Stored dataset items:
#####
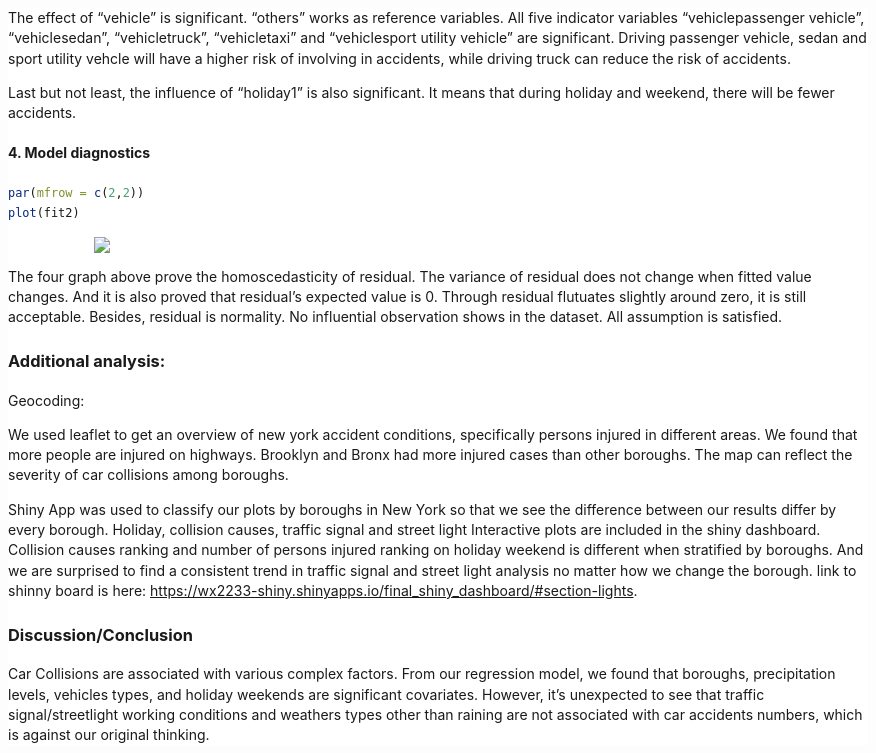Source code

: The effect of “vehicle” is significant. “others” works as reference
variables. All five indicator variables “vehiclepassenger vehicle”,
“vehiclesedan”, “vehicletruck”, “vehicletaxi” and “vehiclesport
utility vehicle” are significant. Driving passenger vehicle, sedan and
sport utility vehcle will have a higher risk of involving in accidents,
while driving truck can reduce the risk of accidents.

Last but not least, the influence of “holiday1” is also significant. It
means that during holiday and weekend, there will be fewer accidents.

#### 4\. Model diagnostics

``` r
par(mfrow = c(2,2))
plot(fit2)
```

<img src="report_files/figure-gfm/unnamed-chunk-35-1.png" width="80%" style="display: block; margin: auto;" />

The four graph above prove the homoscedasticity of residual. The
variance of residual does not change when fitted value changes. And it
is also proved that residual’s expected value is 0. Through residual
flutuates slightly around zero, it is still acceptable. Besides,
residual is normality. No influential observation shows in the dataset.
All assumption is satisfied.

### **Additional analysis:**

Geocoding:

We used leaflet to get an overview of new york accident conditions,
specifically persons injured in different areas. We found that more
people are injured on highways. Brooklyn and Bronx had more injured
cases than other boroughs. The map can reflect the severity of car
collisions among boroughs.

Shiny App was used to classify our plots by boroughs in New York so that
we see the difference between our results differ by every borough.
Holiday, collision causes, traffic signal and street light Interactive
plots are included in the shiny dashboard. Collision causes ranking and
number of persons injured ranking on holiday weekend is different when
stratified by boroughs. And we are surprised to find a consistent trend
in traffic signal and street light analysis no matter how we change the
borough. link to shinny board is here:
<https://wx2233-shiny.shinyapps.io/final_shiny_dashboard/#section-lights>.

### **Discussion/Conclusion**

Car Collisions are associated with various complex factors. From our
regression model, we found that boroughs, precipitation levels, vehicles
types, and holiday weekends are significant covariates. However, it’s
unexpected to see that traffic signal/streetlight working conditions and
weathers types other than raining are not associated with car accidents
numbers, which is against our original thinking.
#####
• _PROBLEM DESCRIPTION_: For this exercise, copy each line of the data above exactly, from the first through the line containing "is also proved", and drop the pictures.

• _SOLUTION_:
Source code

: The effect of “vehicle” is significant. “others” works as reference
variables. All five indicator variables “vehiclepassenger vehicle”,
“vehiclesedan”, “vehicletruck”, “vehicletaxi” and “vehiclesport
utility vehicle” are significant. Driving passenger vehicle, sedan and
sport utility vehcle will have a higher risk of involving in accidents,
while driving truck can reduce the risk of accidents.

Last but not least, the influence of “holiday1” is also significant. It
means that during holiday and weekend, there will be fewer accidents.

#### 4\. Model diagnostics

``` r
par(mfrow = c(2,2))
plot(fit2)
```

<img src="report_files/figure-gfm/unnamed-chunk-35-1.png" width="80%" style="display: block; margin: auto;" />

The four graph above prove the homoscedasticity of residual. The
variance of residual does not change when fitted value changes. And it
is also proved that residual’s expected value is 0. Through residual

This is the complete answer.